What It Was Really Like Living In A Teepee

Ah, the teepee. For most of us, we first encountered the cone-shaped style of home in school, probably as part of a unit on American history. Because of this, we often think of it solely as an icon of the Old West. You can even buy teepee playhouses (via Crate and Barrel) for your kids now. But for many Native American nations, the teepee was much more than a symbol. It represented a kind of freedom. After all, teepees were the first truly mobile homes and are intrinsically connected to the history of horses in this country. Horses meant that Native nations could easily follow herds of buffalo, and the portability of the teepee meant that home could be anywhere you needed it to be.

Now, depending on how granular your history teacher decided to get, you may not know that not all (or even most) tribes used teepees. As Native Languages.org tells us, Native American architecture and home styles are varied and include everything from the adobe construction of the southwest to the northwestern plank houses and Florida chickees and everything in between. Teepee (or tipi, as it's sometimes spelled, says Teepee Joy) were mainly used by the Plains tribes, like the Comanche, Kiowa, and Lipan Apache, says Texas Beyond History.

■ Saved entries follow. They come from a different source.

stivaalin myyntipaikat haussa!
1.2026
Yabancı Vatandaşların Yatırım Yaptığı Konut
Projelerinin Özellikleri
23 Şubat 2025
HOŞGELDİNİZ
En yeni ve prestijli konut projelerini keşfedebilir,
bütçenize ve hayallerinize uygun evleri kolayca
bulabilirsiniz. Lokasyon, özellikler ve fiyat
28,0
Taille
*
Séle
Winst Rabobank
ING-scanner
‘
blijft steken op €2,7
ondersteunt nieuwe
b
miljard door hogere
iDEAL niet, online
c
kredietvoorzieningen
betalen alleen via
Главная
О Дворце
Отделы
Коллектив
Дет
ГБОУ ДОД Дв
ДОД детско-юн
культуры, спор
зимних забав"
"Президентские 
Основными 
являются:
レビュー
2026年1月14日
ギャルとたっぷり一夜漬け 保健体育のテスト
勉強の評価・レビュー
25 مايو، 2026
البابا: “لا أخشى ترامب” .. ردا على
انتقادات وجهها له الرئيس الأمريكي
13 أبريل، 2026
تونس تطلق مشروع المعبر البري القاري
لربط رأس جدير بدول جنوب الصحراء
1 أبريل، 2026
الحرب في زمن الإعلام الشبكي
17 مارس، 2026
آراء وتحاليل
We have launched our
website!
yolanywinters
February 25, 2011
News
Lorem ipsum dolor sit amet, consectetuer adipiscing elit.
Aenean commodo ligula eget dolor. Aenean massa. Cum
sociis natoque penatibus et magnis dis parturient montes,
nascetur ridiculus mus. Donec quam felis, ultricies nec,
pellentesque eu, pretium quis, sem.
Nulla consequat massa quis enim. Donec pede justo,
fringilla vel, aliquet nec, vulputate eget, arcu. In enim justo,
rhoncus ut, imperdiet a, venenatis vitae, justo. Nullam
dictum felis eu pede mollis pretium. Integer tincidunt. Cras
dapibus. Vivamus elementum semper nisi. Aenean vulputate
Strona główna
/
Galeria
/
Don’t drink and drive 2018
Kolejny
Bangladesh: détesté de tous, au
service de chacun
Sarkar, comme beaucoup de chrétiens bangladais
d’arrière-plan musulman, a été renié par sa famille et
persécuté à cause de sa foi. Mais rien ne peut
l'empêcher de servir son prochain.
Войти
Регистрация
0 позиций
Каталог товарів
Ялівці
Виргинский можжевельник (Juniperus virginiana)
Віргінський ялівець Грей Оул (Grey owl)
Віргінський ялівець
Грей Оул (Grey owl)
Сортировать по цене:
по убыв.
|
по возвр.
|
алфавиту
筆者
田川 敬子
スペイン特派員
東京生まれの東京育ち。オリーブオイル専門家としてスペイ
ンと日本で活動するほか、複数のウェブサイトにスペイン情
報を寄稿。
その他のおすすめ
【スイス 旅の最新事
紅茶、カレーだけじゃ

So what's so special about this simple dwelling that it was so widely used among Plains people? It turns out the design and livability of the teepee are pretty ingenious. Let's take a closer look. Imagine yourself living on the North American plains 150 years ago.

Here's what living in a teepee was really like

You depend on hunting buffalo for food and their hide for warmth. You need to be able to follow their herds at a moment's notice. You need room to sleep, to cook, and to gather. A teepee was the ideal answer.

Consider the shape of the structure — specifically, that used by the Cheyenne (via the Chipeta: Ute Peacemaker blog). While we might describe it as cone-shaped from the outside, it was more of an oval inside, and larger front-to-back than side-to-side. Inside, there would be a fire in the middle, where smoke vented through an opening at the top. While most teepees were only big enough for a family, a chief's might be large enough for a dozen (and sometimes more) to sit together while important business was discussed. The buffalo hides used as the de facto walls insulated people from the cold and could be rolled up from the bottom to let air circulate during the summer. Inside you might see gorgeous designs or historic paintings on the hides, as The Tipi Company relates. Later construction methods may have used canvas.

Some tribes would arrange their teepees in a circle, which might be just a few families or could number more than a thousand, as General Custer discovered to his detriment at the Battle of Little Bighorn.

While you're more likely to encounter a teepee these days while glamping, rather than used by any contemporary tribes, the teepee's spirit and inventive design lives on.